As for testing functions that take or produce functions... yeah, I don't have an answer to that.

In your example, you can test h1, h2, h3 and h4 separately, no problem, because they don't actually depend on each other. There's nothing stopping you testing g either. But is g a 'unit'? Well a very good definition of a unit test is given by Michael Feathers in his famous unit-testing book, Working Effectively With Legacy Code. He says unit tests are fast and reliable to run in the commit phase of your build pipeline and fast enough for developers to run. So g is a 'unit' by this measure. The other excellent perspective on unit testing is from Hexagonal Architecture, see TDD Where Did It All Go Wrong? They say that you want to test your application's API via the 'ports' it uses to interface to the outside world. Your g is a unit by this definition also. But what do they mean by a 'port' and can we relate this to Haskell? Well a typical port might be the database connection that the application uses to store things in a database. In Hexagonal, you would want to test that interface, likely by a mock. In Haskell terms, the core of the application is pure code and the ports are IO. The point is, you want to introduce your 'seams' (such as mocks) at the IO interface. So you probably don't want to worry about splitting g up.

But how do you introduce 'seams' for testing in Haskell? After all, there is no dependency injection framework (and nor should there be). Well the go-to answer to this is, as always in Haskell, to use functions and parameterisation. For example, suppose you have a function foo that's defined in terms of a function bar. You want to vary bar so it is a test double in your test and the regular value the rest of the time. Just make bar a parameter like this:

Module Foo
 foo bar = ... bar ...

Module Test
 foo = Foo.foo testBar

Module Real
  foo = Foo.foo realBar

You don't need to do it exactly like that but the point is that parameterisation gets you further than you'd think.

Alright, but what about testing IO in Haskell? How do we 'mock out' those IO actions? One way is to do it like you would in JavaScript: create data structures full of IO actions (they call them 'objects' ;-) ) and pass them around. Another way is to not use the IO type directly but instead access it through one of two monadic types - the real and the test type that are both instances of the same type class that defines the actions you want to swap out.

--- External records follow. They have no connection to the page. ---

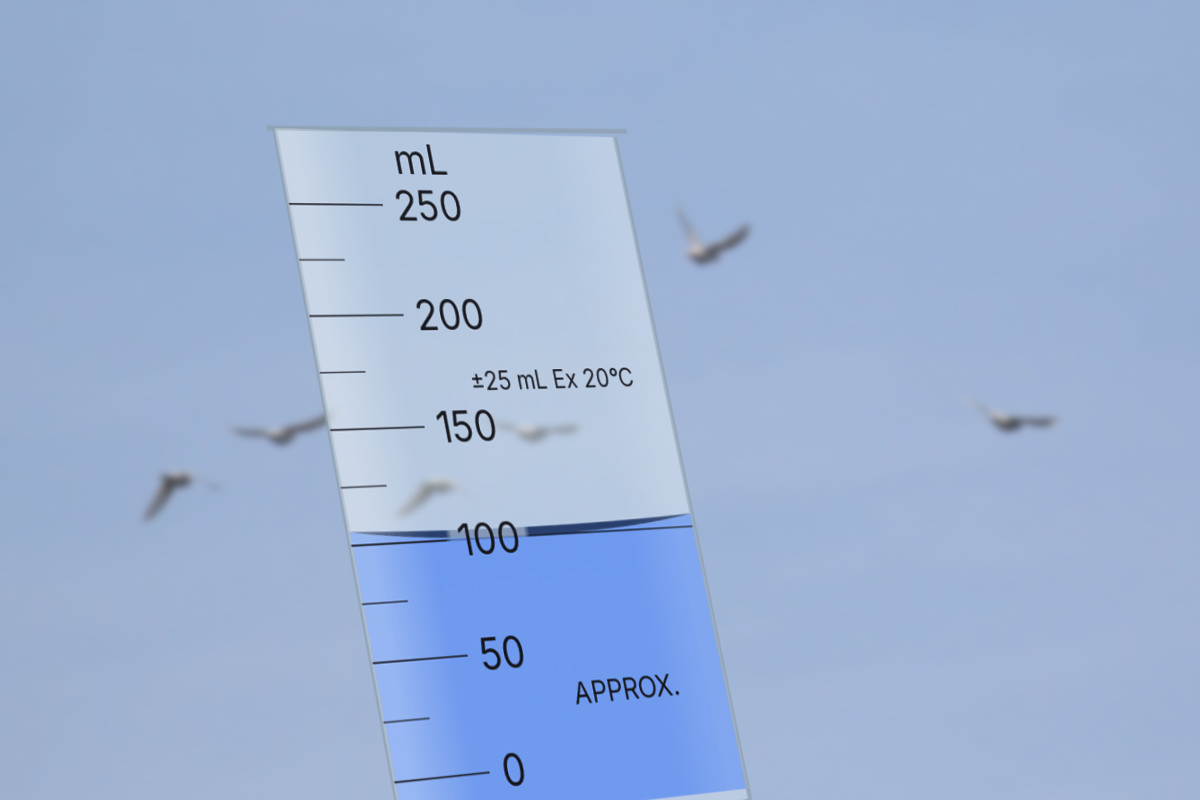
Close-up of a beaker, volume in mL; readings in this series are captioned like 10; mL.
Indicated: 100; mL
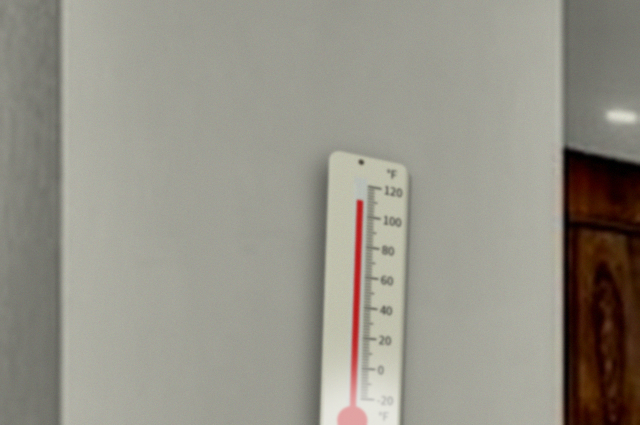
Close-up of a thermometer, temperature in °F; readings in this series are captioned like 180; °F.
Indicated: 110; °F
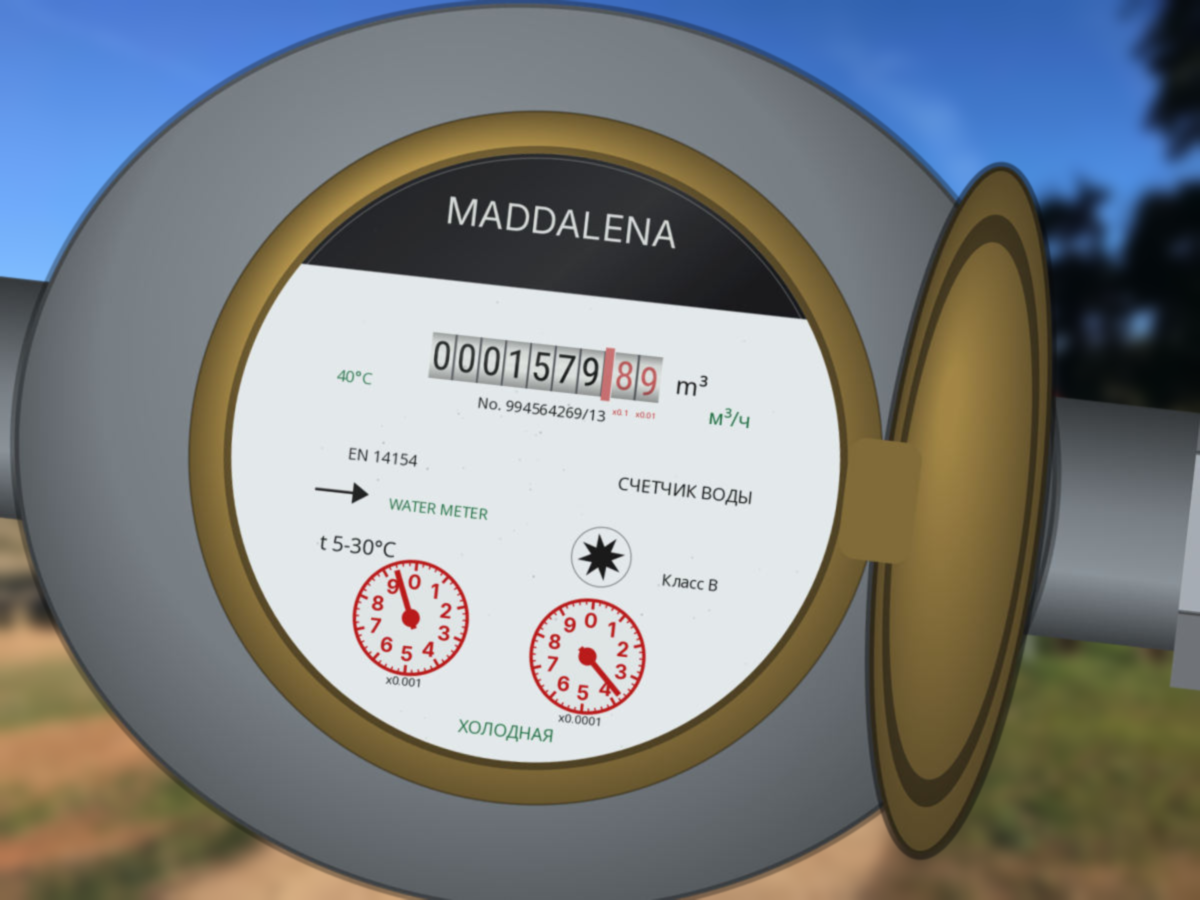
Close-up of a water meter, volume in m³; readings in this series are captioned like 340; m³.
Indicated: 1579.8893; m³
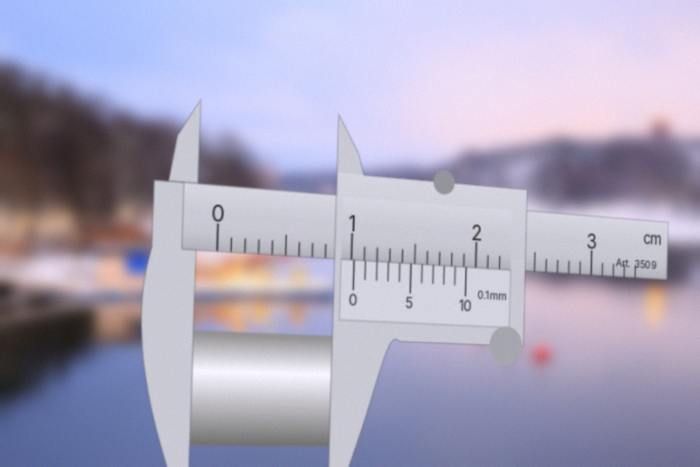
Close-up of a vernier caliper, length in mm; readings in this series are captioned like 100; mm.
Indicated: 10.2; mm
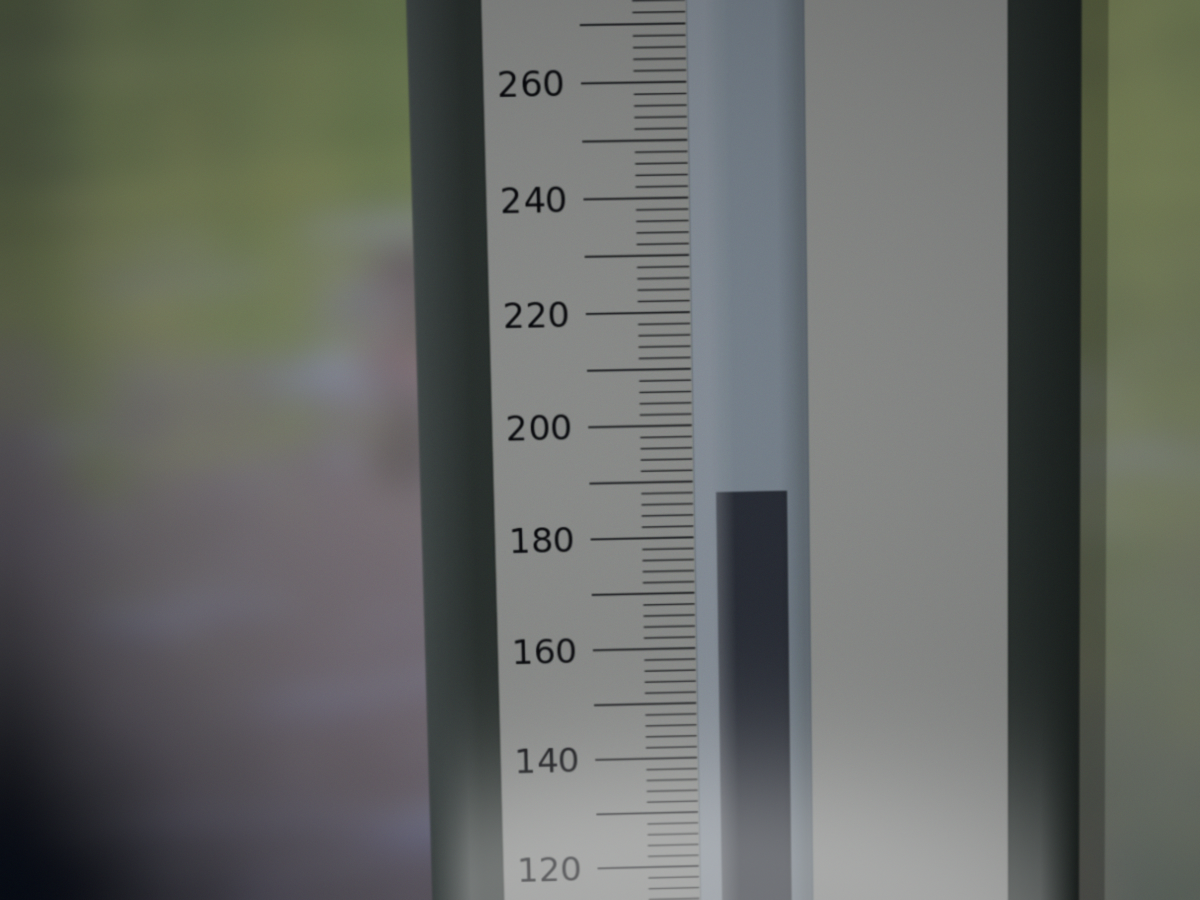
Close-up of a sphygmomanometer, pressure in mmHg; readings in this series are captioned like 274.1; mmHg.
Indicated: 188; mmHg
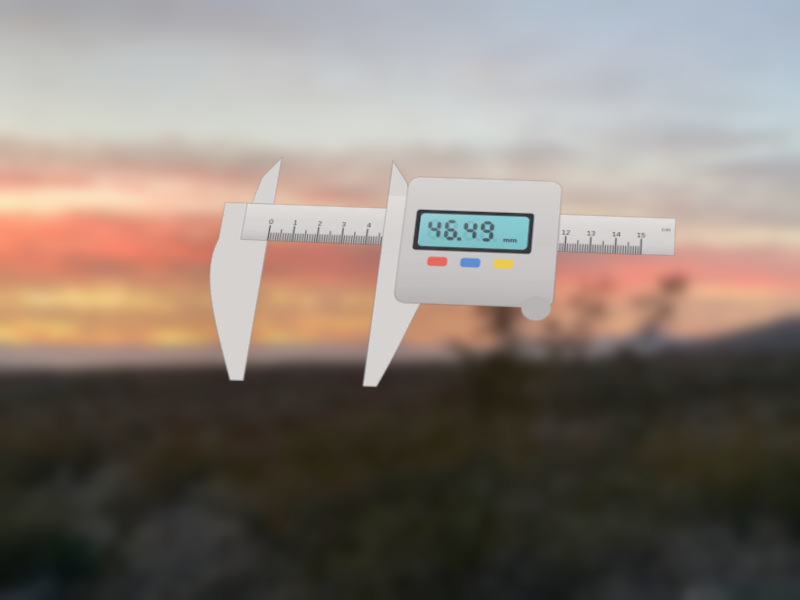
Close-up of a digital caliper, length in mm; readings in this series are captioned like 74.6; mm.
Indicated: 46.49; mm
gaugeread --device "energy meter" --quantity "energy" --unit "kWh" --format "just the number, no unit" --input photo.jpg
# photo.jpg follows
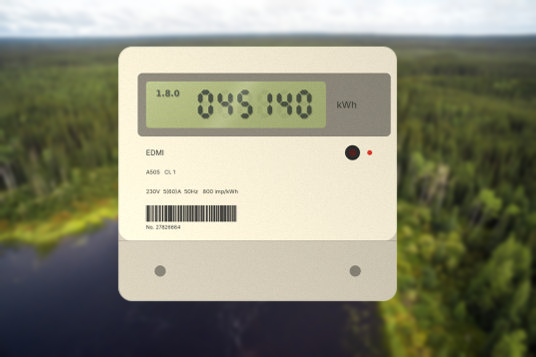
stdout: 45140
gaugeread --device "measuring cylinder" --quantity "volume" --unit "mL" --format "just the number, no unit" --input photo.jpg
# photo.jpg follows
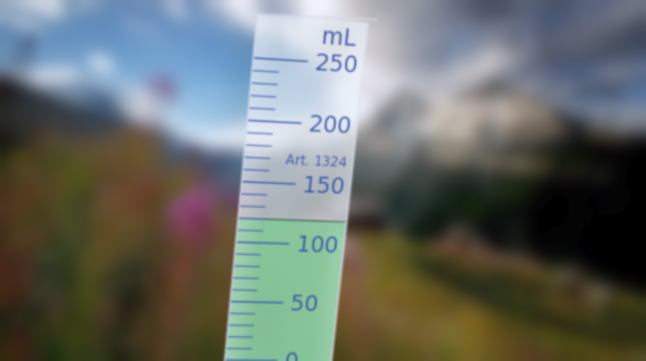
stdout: 120
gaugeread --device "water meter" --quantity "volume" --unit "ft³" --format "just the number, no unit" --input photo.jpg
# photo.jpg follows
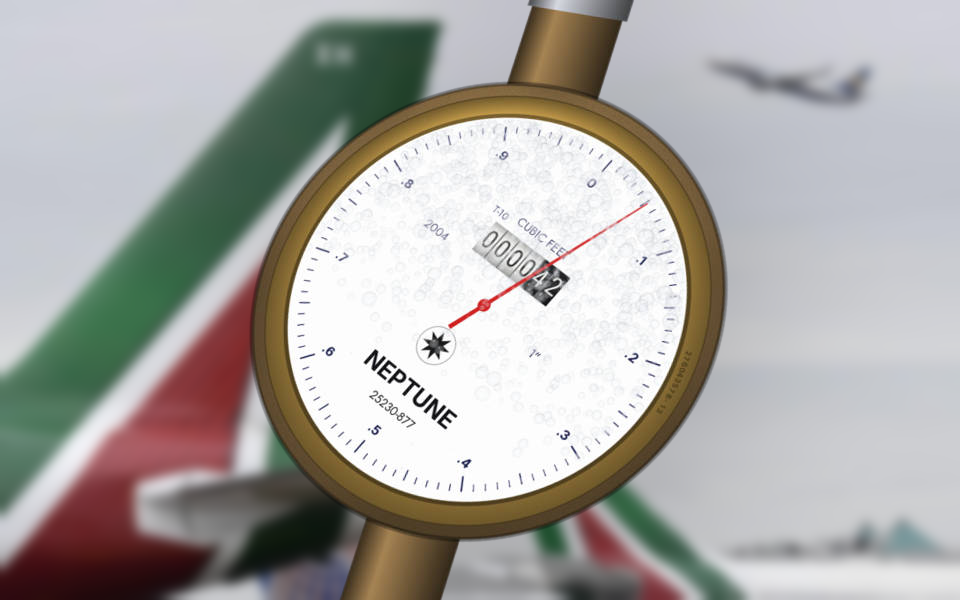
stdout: 42.05
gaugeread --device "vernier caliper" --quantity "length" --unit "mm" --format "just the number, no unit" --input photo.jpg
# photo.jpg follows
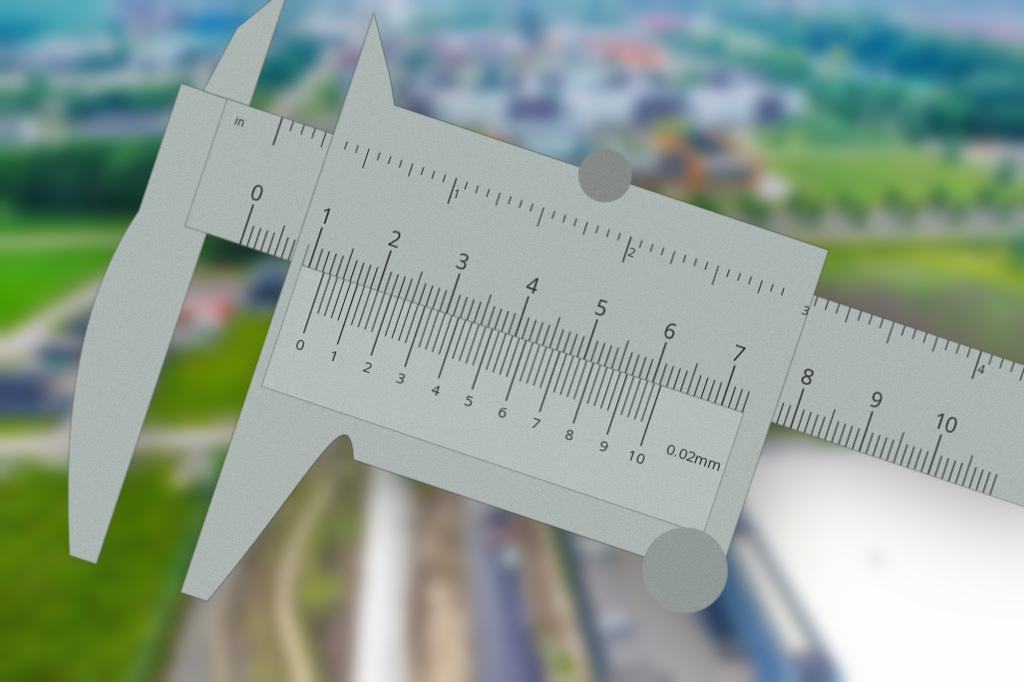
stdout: 12.2
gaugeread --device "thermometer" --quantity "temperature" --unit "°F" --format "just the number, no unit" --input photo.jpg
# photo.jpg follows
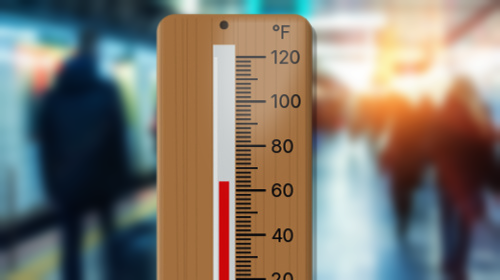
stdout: 64
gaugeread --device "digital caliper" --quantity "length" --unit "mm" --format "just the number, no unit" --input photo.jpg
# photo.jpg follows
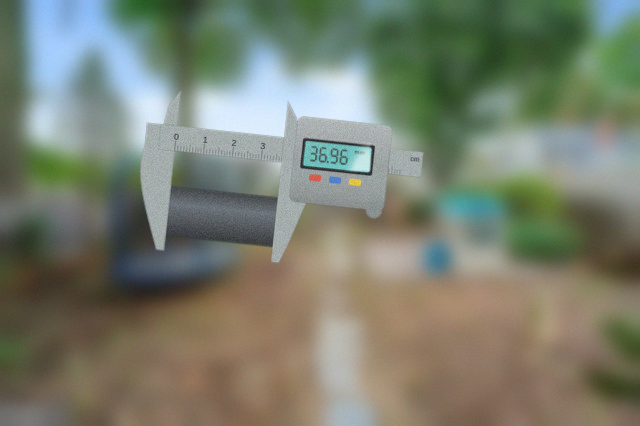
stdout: 36.96
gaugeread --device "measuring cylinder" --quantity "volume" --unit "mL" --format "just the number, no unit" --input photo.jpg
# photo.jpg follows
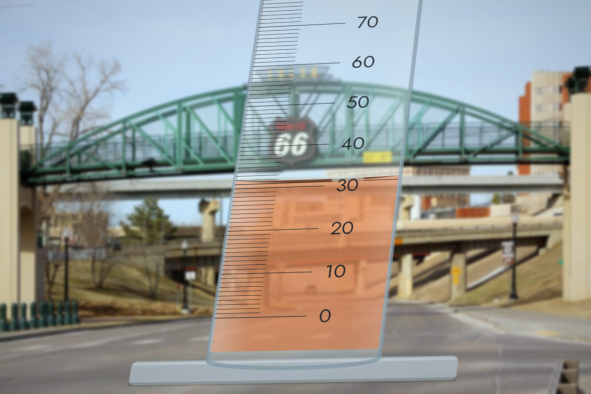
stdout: 31
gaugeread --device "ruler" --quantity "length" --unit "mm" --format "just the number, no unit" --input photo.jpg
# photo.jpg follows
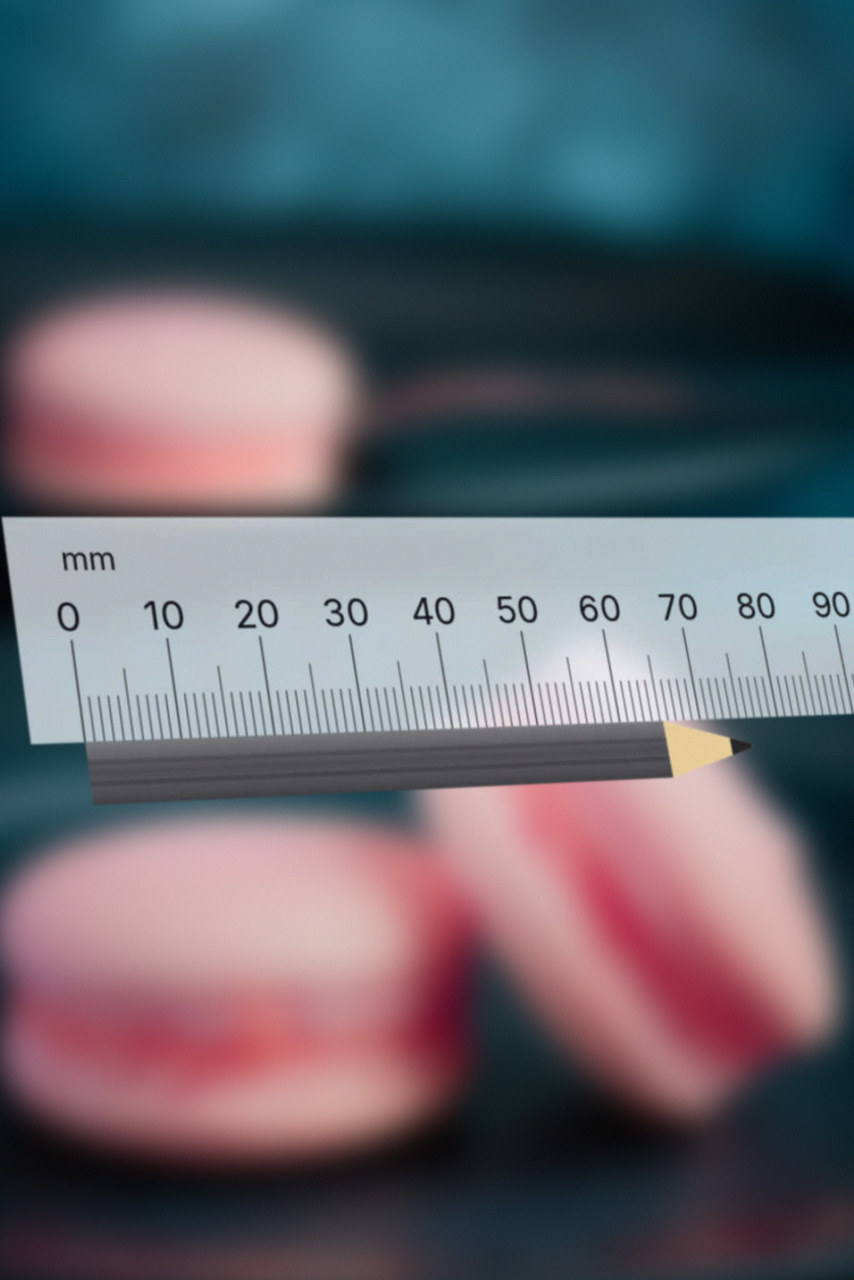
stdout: 76
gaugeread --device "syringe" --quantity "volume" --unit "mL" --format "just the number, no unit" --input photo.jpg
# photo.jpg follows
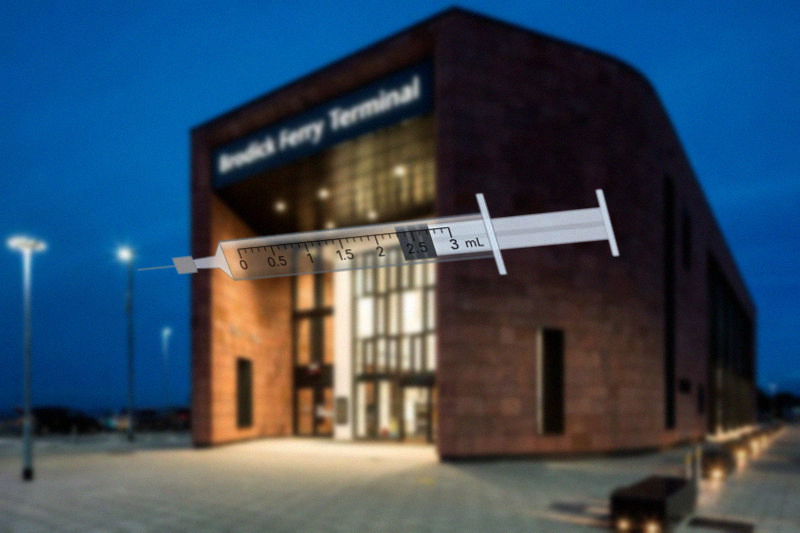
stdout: 2.3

Or you can make a Free Monad (using the free or operational packages) and write two interpreters - the test one and the real one.

In summary, testing pure code is so easy that practically anything you try will work. Testing IO code is harder, which is why we isolate it as much as possible.

Concerning functions that takes other functions, a possibility would be to pass those as parameters (callbacks), but it could blow up the number of parameters, and you can't (at least in PHP) typehint them as distinct types (only callable in PHP). So I suggest to stick to OOP, with dependency injection. Then you can mock your dependencies with ease.